_YOUR TASK_
The records below must be output exactly, without pictures.

—————

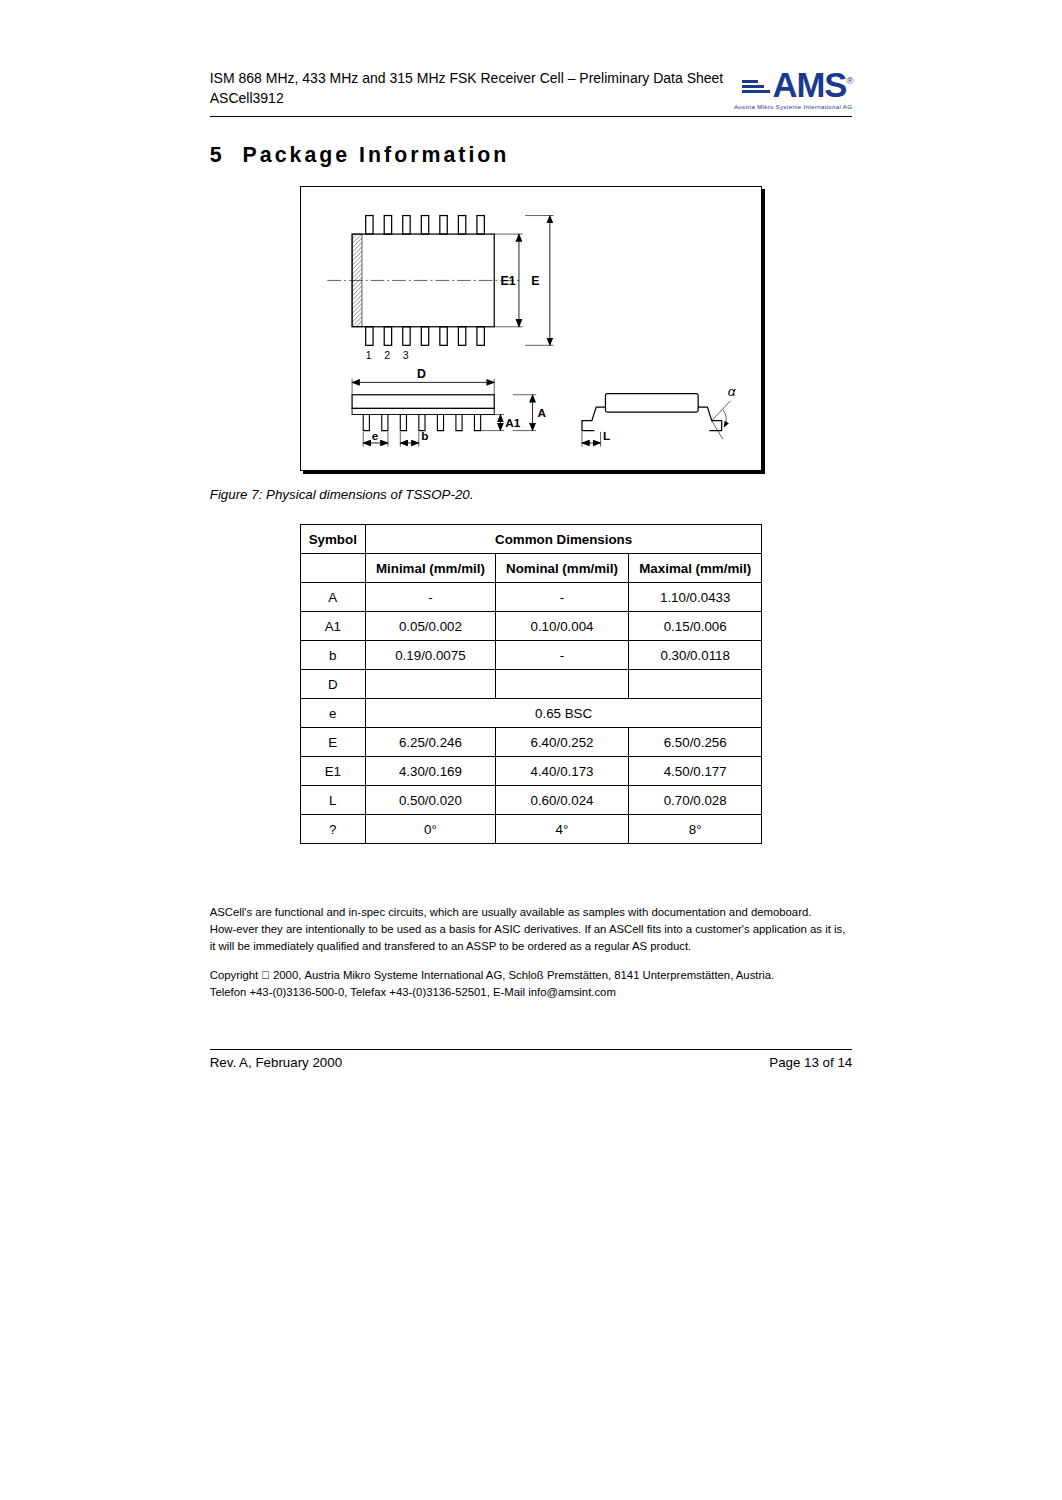ISM 868 MHz, 433 MHz and 315 MHz FSK Receiver Cell – Preliminary Data Sheet
ASCell3912
AMS®
Austria Mikro Systeme International AG
5 Package Information
1 2 3 E1 E D A1 A e b α L
Figure 7: Physical dimensions of TSSOP-20.
| Symbol | Common Dimensions |
| --- | --- |
| | Minimal (mm/mil) | Nominal (mm/mil) | Maximal (mm/mil) |
| A | - | - | 1.10/0.0433 |
| A1 | 0.05/0.002 | 0.10/0.004 | 0.15/0.006 |
| b | 0.19/0.0075 | - | 0.30/0.0118 |
| D | | | |
| e | 0.65 BSC |
| E | 6.25/0.246 | 6.40/0.252 | 6.50/0.256 |
| E1 | 4.30/0.169 | 4.40/0.173 | 4.50/0.177 |
| L | 0.50/0.020 | 0.60/0.024 | 0.70/0.028 |
| ? | 0° | 4° | 8° |
ASCell's are functional and in-spec circuits, which are usually available as samples with documentation and demoboard. How‑ever they are intentionally to be used as a basis for ASIC derivatives. If an ASCell fits into a customer's application as it is, it will be immediately qualified and transfered to an ASSP to be ordered as a regular AS product.
Copyright  2000, Austria Mikro Systeme International AG, Schloß Premstätten, 8141 Unterpremstätten, Austria.
Telefon +43-(0)3136-500-0, Telefax +43-(0)3136-52501, E-Mail info@amsint.com
Rev. A, February 2000 Page 13 of 14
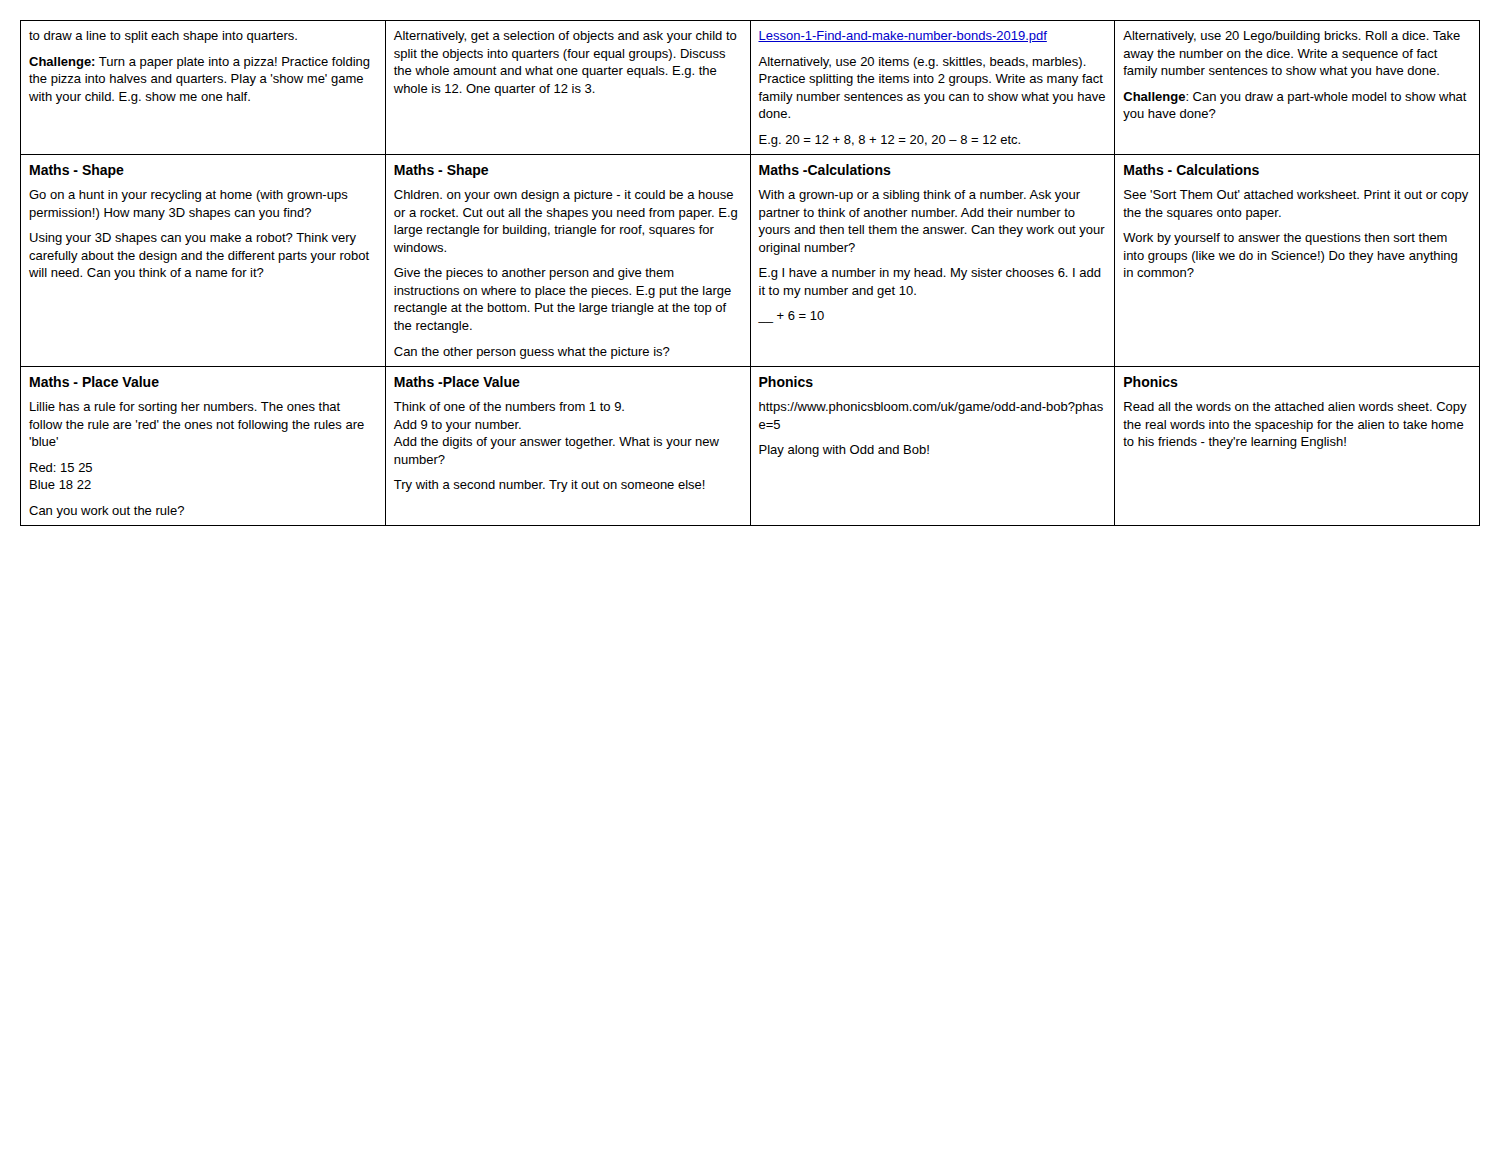| to draw a line to split each shape into quarters. Challenge: Turn a paper plate into a pizza! Practice folding the pizza into halves and quarters. Play a 'show me' game with your child. E.g. show me one half. | Alternatively, get a selection of objects and ask your child to split the objects into quarters (four equal groups). Discuss the whole amount and what one quarter equals. E.g. the whole is 12. One quarter of 12 is 3. | Lesson-1-Find-and-make-number-bonds-2019.pdf Alternatively, use 20 items (e.g. skittles, beads, marbles). Practice splitting the items into 2 groups. Write as many fact family number sentences as you can to show what you have done. E.g. 20 = 12 + 8, 8 + 12 = 20, 20 – 8 = 12 etc. | Alternatively, use 20 Lego/building bricks. Roll a dice. Take away the number on the dice. Write a sequence of fact family number sentences to show what you have done. Challenge : Can you draw a part-whole model to show what you have done? |
| Maths - Shape Go on a hunt in your recycling at home (with grown-ups permission!) How many 3D shapes can you find? Using your 3D shapes can you make a robot? Think very carefully about the design and the different parts your robot will need. Can you think of a name for it? | Maths - Shape Chldren. on your own design a picture - it could be a house or a rocket. Cut out all the shapes you need from paper. E.g large rectangle for building, triangle for roof, squares for windows. Give the pieces to another person and give them instructions on where to place the pieces. E.g put the large rectangle at the bottom. Put the large triangle at the top of the rectangle. Can the other person guess what the picture is? | Maths -Calculations With a grown-up or a sibling think of a number. Ask your partner to think of another number. Add their number to yours and then tell them the answer. Can they work out your original number? E.g I have a number in my head. My sister chooses 6. I add it to my number and get 10. __ + 6 = 10 | Maths - Calculations See 'Sort Them Out' attached worksheet. Print it out or copy the the squares onto paper. Work by yourself to answer the questions then sort them into groups (like we do in Science!) Do they have anything in common? |
| Maths - Place Value Lillie has a rule for sorting her numbers. The ones that follow the rule are 'red' the ones not following the rules are 'blue' Red: 15 25 Blue 18 22 Can you work out the rule? | Maths -Place Value Think of one of the numbers from 1 to 9. Add 9 to your number. Add the digits of your answer together. What is your new number? Try with a second number. Try it out on someone else! | Phonics https://www.phonicsbloom.com/uk/game/odd-and-bob?phase=5 Play along with Odd and Bob! | Phonics Read all the words on the attached alien words sheet. Copy the real words into the spaceship for the alien to take home to his friends - they're learning English! |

—————

_RESULT BELOW_
ISM 868 MHz, 433 MHz and 315 MHz FSK Receiver Cell – Preliminary Data Sheet
ASCell3912
AMS®
Austria Mikro Systeme International AG
5 Package Information
1 2 3 E1 E D A1 A e b α L
Figure 7: Physical dimensions of TSSOP-20.
| Symbol | Common Dimensions |
| --- | --- |
| | Minimal (mm/mil) | Nominal (mm/mil) | Maximal (mm/mil) |
| A | - | - | 1.10/0.0433 |
| A1 | 0.05/0.002 | 0.10/0.004 | 0.15/0.006 |
| b | 0.19/0.0075 | - | 0.30/0.0118 |
| D | | | |
| e | 0.65 BSC |
| E | 6.25/0.246 | 6.40/0.252 | 6.50/0.256 |
| E1 | 4.30/0.169 | 4.40/0.173 | 4.50/0.177 |
| L | 0.50/0.020 | 0.60/0.024 | 0.70/0.028 |
| ? | 0° | 4° | 8° |
ASCell's are functional and in-spec circuits, which are usually available as samples with documentation and demoboard. How‑ever they are intentionally to be used as a basis for ASIC derivatives. If an ASCell fits into a customer's application as it is, it will be immediately qualified and transfered to an ASSP to be ordered as a regular AS product.
Copyright  2000, Austria Mikro Systeme International AG, Schloß Premstätten, 8141 Unterpremstätten, Austria.
Telefon +43-(0)3136-500-0, Telefax +43-(0)3136-52501, E-Mail info@amsint.com
Rev. A, February 2000 Page 13 of 14
| to draw a line to split each shape into quarters. Challenge: Turn a paper plate into a pizza! Practice folding the pizza into halves and quarters. Play a 'show me' game with your child. E.g. show me one half. | Alternatively, get a selection of objects and ask your child to split the objects into quarters (four equal groups). Discuss the whole amount and what one quarter equals. E.g. the whole is 12. One quarter of 12 is 3. | Lesson-1-Find-and-make-number-bonds-2019.pdf Alternatively, use 20 items (e.g. skittles, beads, marbles). Practice splitting the items into 2 groups. Write as many fact family number sentences as you can to show what you have done. E.g. 20 = 12 + 8, 8 + 12 = 20, 20 – 8 = 12 etc. | Alternatively, use 20 Lego/building bricks. Roll a dice. Take away the number on the dice. Write a sequence of fact family number sentences to show what you have done. Challenge : Can you draw a part-whole model to show what you have done? |
| Maths - Shape Go on a hunt in your recycling at home (with grown-ups permission!) How many 3D shapes can you find? Using your 3D shapes can you make a robot? Think very carefully about the design and the different parts your robot will need. Can you think of a name for it? | Maths - Shape Chldren. on your own design a picture - it could be a house or a rocket. Cut out all the shapes you need from paper. E.g large rectangle for building, triangle for roof, squares for windows. Give the pieces to another person and give them instructions on where to place the pieces. E.g put the large rectangle at the bottom. Put the large triangle at the top of the rectangle. Can the other person guess what the picture is? | Maths -Calculations With a grown-up or a sibling think of a number. Ask your partner to think of another number. Add their number to yours and then tell them the answer. Can they work out your original number? E.g I have a number in my head. My sister chooses 6. I add it to my number and get 10. __ + 6 = 10 | Maths - Calculations See 'Sort Them Out' attached worksheet. Print it out or copy the the squares onto paper. Work by yourself to answer the questions then sort them into groups (like we do in Science!) Do they have anything in common? |
| Maths - Place Value Lillie has a rule for sorting her numbers. The ones that follow the rule are 'red' the ones not following the rules are 'blue' Red: 15 25 Blue 18 22 Can you work out the rule? | Maths -Place Value Think of one of the numbers from 1 to 9. Add 9 to your number. Add the digits of your answer together. What is your new number? Try with a second number. Try it out on someone else! | Phonics https://www.phonicsbloom.com/uk/game/odd-and-bob?phase=5 Play along with Odd and Bob! | Phonics Read all the words on the attached alien words sheet. Copy the real words into the spaceship for the alien to take home to his friends - they're learning English! |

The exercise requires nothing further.